Records to use —
┄┄┄┄┄┄┄┄┄┄┄┄┄┄┄┄┄┄┄┄
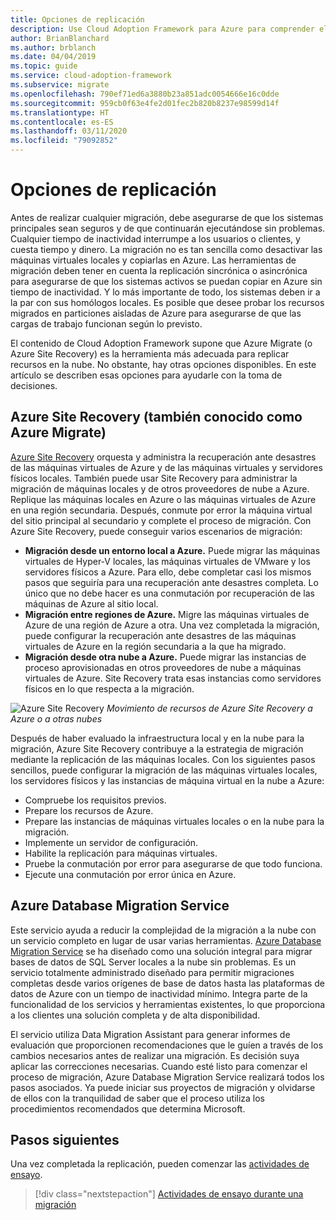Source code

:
 ```yaml
---
title: Opciones de replicación
description: Use Cloud Adoption Framework para Azure para comprender el proceso de replicación y el motivo por el que necesita la replicación para la migración en la nube.
author: BrianBlanchard
ms.author: brblanch
ms.date: 04/04/2019
ms.topic: guide
ms.service: cloud-adoption-framework
ms.subservice: migrate
ms.openlocfilehash: 790ef71ed6a3880b23a851adc0054666e16c0dde
ms.sourcegitcommit: 959cb0f63e4fe2d01fec2b820b8237e98599d14f
ms.translationtype: HT
ms.contentlocale: es-ES
ms.lasthandoff: 03/11/2020
ms.locfileid: "79092852"
---
```

# <a name="replication-options"></a>Opciones de replicación

Antes de realizar cualquier migración, debe asegurarse de que los sistemas principales sean seguros y de que continuarán ejecutándose sin problemas. Cualquier tiempo de inactividad interrumpe a los usuarios o clientes, y cuesta tiempo y dinero. La migración no es tan sencilla como desactivar las máquinas virtuales locales y copiarlas en Azure. Las herramientas de migración deben tener en cuenta la replicación sincrónica o asincrónica para asegurarse de que los sistemas activos se puedan copiar en Azure sin tiempo de inactividad. Y lo más importante de todo, los sistemas deben ir a la par con sus homólogos locales. Es posible que desee probar los recursos migrados en particiones aisladas de Azure para asegurarse de que las cargas de trabajo funcionan según lo previsto.

El contenido de Cloud Adoption Framework supone que Azure Migrate (o Azure Site Recovery) es la herramienta más adecuada para replicar recursos en la nube. No obstante, hay otras opciones disponibles. En este artículo se describen esas opciones para ayudarle con la toma de decisiones.

## <a name="azure-site-recovery-also-known-as-azure-migrate"></a>Azure Site Recovery (también conocido como Azure Migrate)

[Azure Site Recovery](https://docs.microsoft.com/azure/site-recovery/site-recovery-overview) orquesta y administra la recuperación ante desastres de las máquinas virtuales de Azure y de las máquinas virtuales y servidores físicos locales. También puede usar Site Recovery para administrar la migración de máquinas locales y de otros proveedores de nube a Azure. Replique las máquinas locales en Azure o las máquinas virtuales de Azure en una región secundaria. Después, conmute por error la máquina virtual del sitio principal al secundario y complete el proceso de migración. Con Azure Site Recovery, puede conseguir varios escenarios de migración:

- **Migración desde un entorno local a Azure.** Puede migrar las máquinas virtuales de Hyper-V locales, las máquinas virtuales de VMware y los servidores físicos a Azure. Para ello, debe completar casi los mismos pasos que seguiría para una recuperación ante desastres completa. Lo único que no debe hacer es una conmutación por recuperación de las máquinas de Azure al sitio local.
- **Migración entre regiones de Azure.** Migre las máquinas virtuales de Azure de una región de Azure a otra. Una vez completada la migración, puede configurar la recuperación ante desastres de las máquinas virtuales de Azure en la región secundaria a la que ha migrado.
- **Migración desde otra nube a Azure.** Puede migrar las instancias de proceso aprovisionadas en otros proveedores de nube a máquinas virtuales de Azure. Site Recovery trata esas instancias como servidores físicos en lo que respecta a la migración.

![Azure Site Recovery](../../../_images/migrate/asr-replication-image.png)
*Movimiento de recursos de Azure Site Recovery a Azure o a otras nubes*

Después de haber evaluado la infraestructura local y en la nube para la migración, Azure Site Recovery contribuye a la estrategia de migración mediante la replicación de las máquinas locales. Con los siguientes pasos sencillos, puede configurar la migración de las máquinas virtuales locales, los servidores físicos y las instancias de máquina virtual en la nube a Azure:

- Compruebe los requisitos previos.
- Prepare los recursos de Azure.
- Prepare las instancias de máquinas virtuales locales o en la nube para la migración.
- Implemente un servidor de configuración.
- Habilite la replicación para máquinas virtuales.
- Pruebe la conmutación por error para asegurarse de que todo funciona.
- Ejecute una conmutación por error única en Azure.

## <a name="azure-database-migration-service"></a>Azure Database Migration Service

Este servicio ayuda a reducir la complejidad de la migración a la nube con un servicio completo en lugar de usar varias herramientas. [Azure Database Migration Service](https://docs.microsoft.com/azure/dms/dms-overview) se ha diseñado como una solución integral para migrar bases de datos de SQL Server locales a la nube sin problemas. Es un servicio totalmente administrado diseñado para permitir migraciones completas desde varios orígenes de base de datos hasta las plataformas de datos de Azure con un tiempo de inactividad mínimo. Integra parte de la funcionalidad de los servicios y herramientas existentes, lo que proporciona a los clientes una solución completa y de alta disponibilidad.

El servicio utiliza Data Migration Assistant para generar informes de evaluación que proporcionen recomendaciones que le guíen a través de los cambios necesarios antes de realizar una migración. Es decisión suya aplicar las correcciones necesarias. Cuando esté listo para comenzar el proceso de migración, Azure Database Migration Service realizará todos los pasos asociados. Ya puede iniciar sus proyectos de migración y olvidarse de ellos con la tranquilidad de saber que el proceso utiliza los procedimientos recomendados que determina Microsoft.

## <a name="next-steps"></a>Pasos siguientes

Una vez completada la replicación, pueden comenzar las [actividades de ensayo](./stage.md).

> [!div class="nextstepaction"]
> [Actividades de ensayo durante una migración](./stage.md)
┄┄┄┄┄┄┄┄┄┄┄┄┄┄┄┄┄┄┄┄
Problem details —
Return every entry above exactly as written, minus the pictures.

Written response —
Source code

:
 ```yaml
---
title: Opciones de replicación
description: Use Cloud Adoption Framework para Azure para comprender el proceso de replicación y el motivo por el que necesita la replicación para la migración en la nube.
author: BrianBlanchard
ms.author: brblanch
ms.date: 04/04/2019
ms.topic: guide
ms.service: cloud-adoption-framework
ms.subservice: migrate
ms.openlocfilehash: 790ef71ed6a3880b23a851adc0054666e16c0dde
ms.sourcegitcommit: 959cb0f63e4fe2d01fec2b820b8237e98599d14f
ms.translationtype: HT
ms.contentlocale: es-ES
ms.lasthandoff: 03/11/2020
ms.locfileid: "79092852"
---
```

# <a name="replication-options"></a>Opciones de replicación

Antes de realizar cualquier migración, debe asegurarse de que los sistemas principales sean seguros y de que continuarán ejecutándose sin problemas. Cualquier tiempo de inactividad interrumpe a los usuarios o clientes, y cuesta tiempo y dinero. La migración no es tan sencilla como desactivar las máquinas virtuales locales y copiarlas en Azure. Las herramientas de migración deben tener en cuenta la replicación sincrónica o asincrónica para asegurarse de que los sistemas activos se puedan copiar en Azure sin tiempo de inactividad. Y lo más importante de todo, los sistemas deben ir a la par con sus homólogos locales. Es posible que desee probar los recursos migrados en particiones aisladas de Azure para asegurarse de que las cargas de trabajo funcionan según lo previsto.

El contenido de Cloud Adoption Framework supone que Azure Migrate (o Azure Site Recovery) es la herramienta más adecuada para replicar recursos en la nube. No obstante, hay otras opciones disponibles. En este artículo se describen esas opciones para ayudarle con la toma de decisiones.

## <a name="azure-site-recovery-also-known-as-azure-migrate"></a>Azure Site Recovery (también conocido como Azure Migrate)

[Azure Site Recovery](https://docs.microsoft.com/azure/site-recovery/site-recovery-overview) orquesta y administra la recuperación ante desastres de las máquinas virtuales de Azure y de las máquinas virtuales y servidores físicos locales. También puede usar Site Recovery para administrar la migración de máquinas locales y de otros proveedores de nube a Azure. Replique las máquinas locales en Azure o las máquinas virtuales de Azure en una región secundaria. Después, conmute por error la máquina virtual del sitio principal al secundario y complete el proceso de migración. Con Azure Site Recovery, puede conseguir varios escenarios de migración:

- **Migración desde un entorno local a Azure.** Puede migrar las máquinas virtuales de Hyper-V locales, las máquinas virtuales de VMware y los servidores físicos a Azure. Para ello, debe completar casi los mismos pasos que seguiría para una recuperación ante desastres completa. Lo único que no debe hacer es una conmutación por recuperación de las máquinas de Azure al sitio local.
- **Migración entre regiones de Azure.** Migre las máquinas virtuales de Azure de una región de Azure a otra. Una vez completada la migración, puede configurar la recuperación ante desastres de las máquinas virtuales de Azure en la región secundaria a la que ha migrado.
- **Migración desde otra nube a Azure.** Puede migrar las instancias de proceso aprovisionadas en otros proveedores de nube a máquinas virtuales de Azure. Site Recovery trata esas instancias como servidores físicos en lo que respecta a la migración.

![Azure Site Recovery](../../../_images/migrate/asr-replication-image.png)
*Movimiento de recursos de Azure Site Recovery a Azure o a otras nubes*

Después de haber evaluado la infraestructura local y en la nube para la migración, Azure Site Recovery contribuye a la estrategia de migración mediante la replicación de las máquinas locales. Con los siguientes pasos sencillos, puede configurar la migración de las máquinas virtuales locales, los servidores físicos y las instancias de máquina virtual en la nube a Azure:

- Compruebe los requisitos previos.
- Prepare los recursos de Azure.
- Prepare las instancias de máquinas virtuales locales o en la nube para la migración.
- Implemente un servidor de configuración.
- Habilite la replicación para máquinas virtuales.
- Pruebe la conmutación por error para asegurarse de que todo funciona.
- Ejecute una conmutación por error única en Azure.

## <a name="azure-database-migration-service"></a>Azure Database Migration Service

Este servicio ayuda a reducir la complejidad de la migración a la nube con un servicio completo en lugar de usar varias herramientas. [Azure Database Migration Service](https://docs.microsoft.com/azure/dms/dms-overview) se ha diseñado como una solución integral para migrar bases de datos de SQL Server locales a la nube sin problemas. Es un servicio totalmente administrado diseñado para permitir migraciones completas desde varios orígenes de base de datos hasta las plataformas de datos de Azure con un tiempo de inactividad mínimo. Integra parte de la funcionalidad de los servicios y herramientas existentes, lo que proporciona a los clientes una solución completa y de alta disponibilidad.

El servicio utiliza Data Migration Assistant para generar informes de evaluación que proporcionen recomendaciones que le guíen a través de los cambios necesarios antes de realizar una migración. Es decisión suya aplicar las correcciones necesarias. Cuando esté listo para comenzar el proceso de migración, Azure Database Migration Service realizará todos los pasos asociados. Ya puede iniciar sus proyectos de migración y olvidarse de ellos con la tranquilidad de saber que el proceso utiliza los procedimientos recomendados que determina Microsoft.

## <a name="next-steps"></a>Pasos siguientes

Una vez completada la replicación, pueden comenzar las [actividades de ensayo](./stage.md).

> [!div class="nextstepaction"]
> [Actividades de ensayo durante una migración](./stage.md)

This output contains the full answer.